British speed skater

Sarah Joanne Lindsay (born 8 June 1980 in Kingston upon Thames, London, England) is a British short track speed skater who has competed at the Winter Olympic Games on three occasions.

Lindsay made her debut for the Great Britain team in 1996 and from 2000 was British Ladies Champion for nine consecutive years. She was coached by Nicky Gooch, the winner of the bronze medal in the men's 500 metres event at the 1994 Winter Olympics in Lillehammer, Norway.

Lindsay first appeared at the Winter Olympics in the 2002 Games held in Salt Lake City, Utah. She competed in the women's 500, 1000 and 1500 metres short track speed skating events. She was eliminated in the heats of the 1500 metres and made the quarterfinals of her other two events, achieving a best finish of tenth in the 500 metres competition.
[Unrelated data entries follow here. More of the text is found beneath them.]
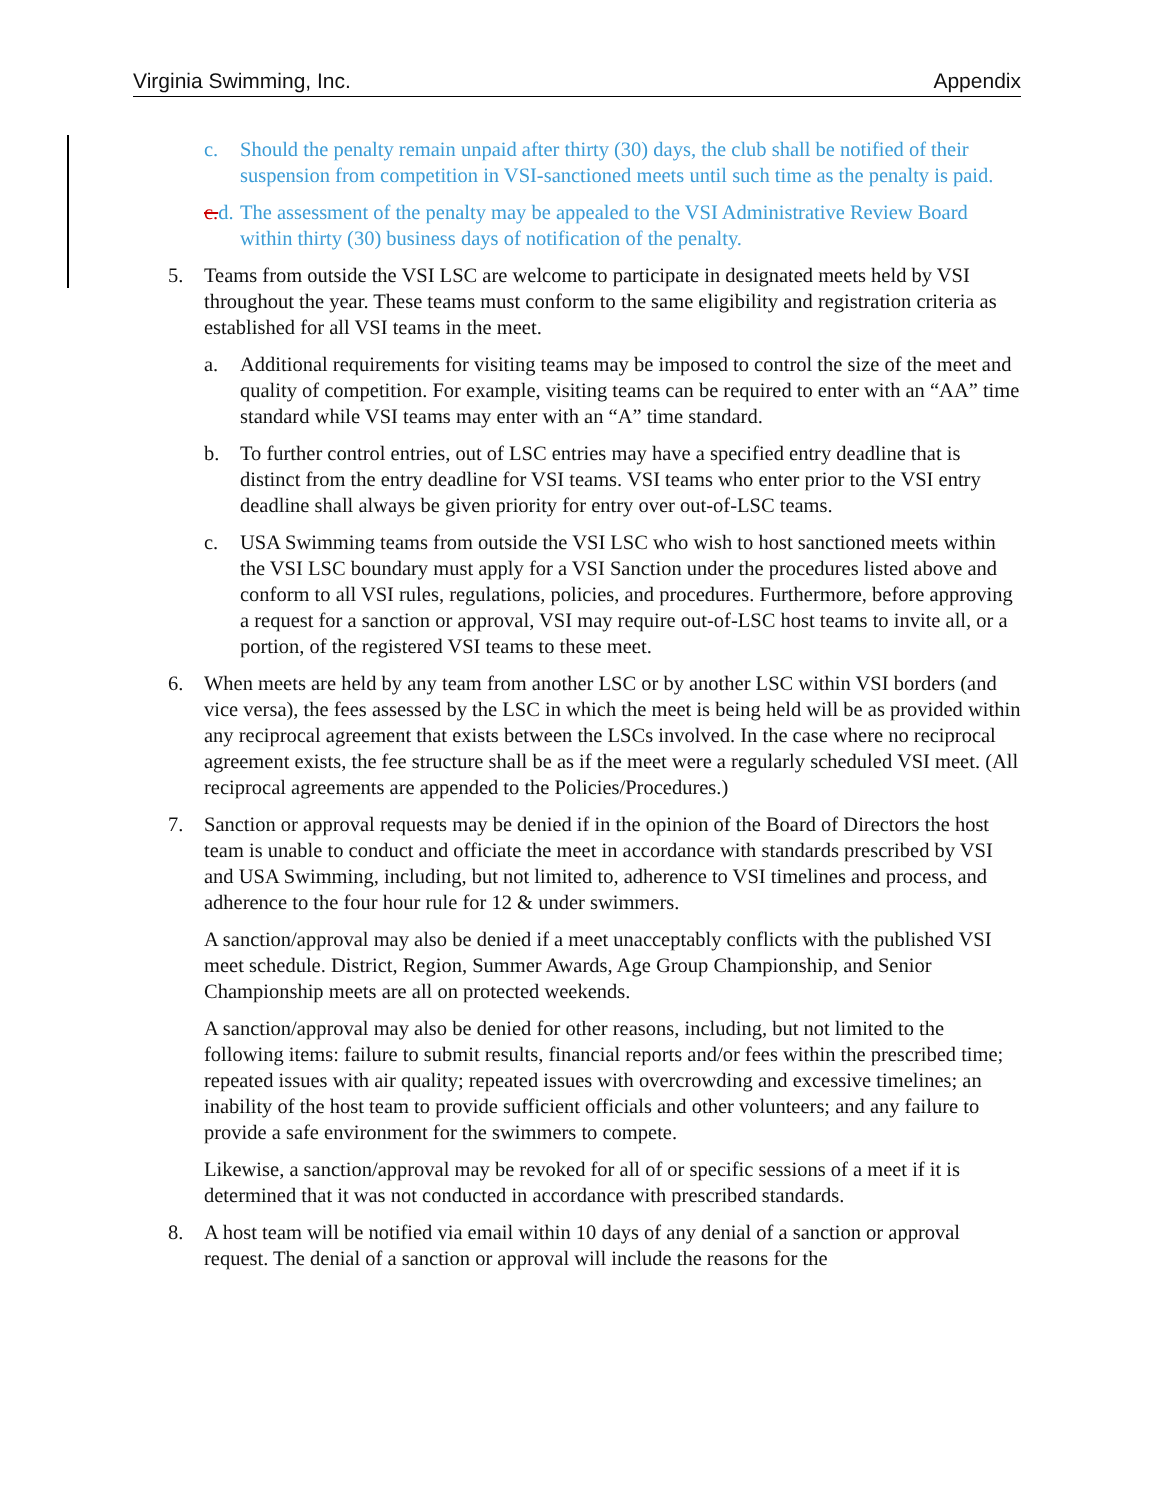Virginia Swimming, Inc. Appendix
c. Should the penalty remain unpaid after thirty (30) days, the club shall be notified of their suspension from competition in VSI-sanctioned meets until such time as the penalty is paid.
c. d.
The assessment of the penalty may be appealed to the VSI Administrative Review Board within thirty (30) business days of notification of the penalty.
5. Teams from outside the VSI LSC are welcome to participate in designated meets held by VSI throughout the year. These teams must conform to the same eligibility and registration criteria as established for all VSI teams in the meet.
a. Additional requirements for visiting teams may be imposed to control the size of the meet and quality of competition. For example, visiting teams can be required to enter with an “AA” time standard while VSI teams may enter with an “A” time standard.
b. To further control entries, out of LSC entries may have a specified entry deadline that is distinct from the entry deadline for VSI teams. VSI teams who enter prior to the VSI entry deadline shall always be given priority for entry over out-of-LSC teams.
c. USA Swimming teams from outside the VSI LSC who wish to host sanctioned meets within the VSI LSC boundary must apply for a VSI Sanction under the procedures listed above and conform to all VSI rules, regulations, policies, and procedures. Furthermore, before approving a request for a sanction or approval, VSI may require out-of-LSC host teams to invite all, or a portion, of the registered VSI teams to these meet.
6. When meets are held by any team from another LSC or by another LSC within VSI borders (and vice versa), the fees assessed by the LSC in which the meet is being held will be as provided within any reciprocal agreement that exists between the LSCs involved. In the case where no reciprocal agreement exists, the fee structure shall be as if the meet were a regularly scheduled VSI meet. (All reciprocal agreements are appended to the Policies/Procedures.)
7. Sanction or approval requests may be denied if in the opinion of the Board of Directors the host team is unable to conduct and officiate the meet in accordance with standards prescribed by VSI and USA Swimming, including, but not limited to, adherence to VSI timelines and process, and adherence to the four hour rule for 12 & under swimmers.
A sanction/approval may also be denied if a meet unacceptably conflicts with the published VSI meet schedule. District, Region, Summer Awards, Age Group Championship, and Senior Championship meets are all on protected weekends.
A sanction/approval may also be denied for other reasons, including, but not limited to the following items: failure to submit results, financial reports and/or fees within the prescribed time; repeated issues with air quality; repeated issues with overcrowding and excessive timelines; an inability of the host team to provide sufficient officials and other volunteers; and any failure to provide a safe environment for the swimmers to compete.
Likewise, a sanction/approval may be revoked for all of or specific sessions of a meet if it is determined that it was not conducted in accordance with prescribed standards.
8. A host team will be notified via email within 10 days of any denial of a sanction or approval request. The denial of a sanction or approval will include the reasons for the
At the 2006 Winter Olympics in Turin, Italy, Lindsay again competed in the 500, 1000 and 1500 metres. She made the semifinals and finished eighth overall in the 500 metres. In the 1000 metres, she failed to make it past the first round after finishing third in her heat and was also eliminated in the first round of the 1500 metres; her final positions in the standings were sixteenth in the 1000 metres and fifteenth in the 1500 metres. In 2007, she suffered a ruptured spinal disc after crashing into the boards around the ice rink where she had been training. The accident caused her to miss fifteen months of competition.

Her third appearance at the Olympics came at the 2010 Games in Vancouver, British Columbia, Canada. Lindsay participated in a single event, the 500 metres. She advanced from her first round heat by finishing second but was disqualified in the quarterfinals after a crash with Canada's Jessica Gregg and finished in sixteenth position overall.

In 2010, Lindsay was part of the British women's team at the World Team Championships in Bormio. The team, which also included Alex Whelbourne, Elise Christie and Charlotte Gilmartin, finished fourth in the opening group stage and did not advance in the tournament.

Sarah Lindsay is now the owner of personal training company ROAR Fitness, operating in London and Dubai.

Sarah appeared on the British TV game show Pointless Celebrities alongside Chemmy Alcott on 13 January 2024 in Series 16, Episode 10

Lindsay is also an Athlete Ambassador for Right to Play, the world's leading sport for development charity.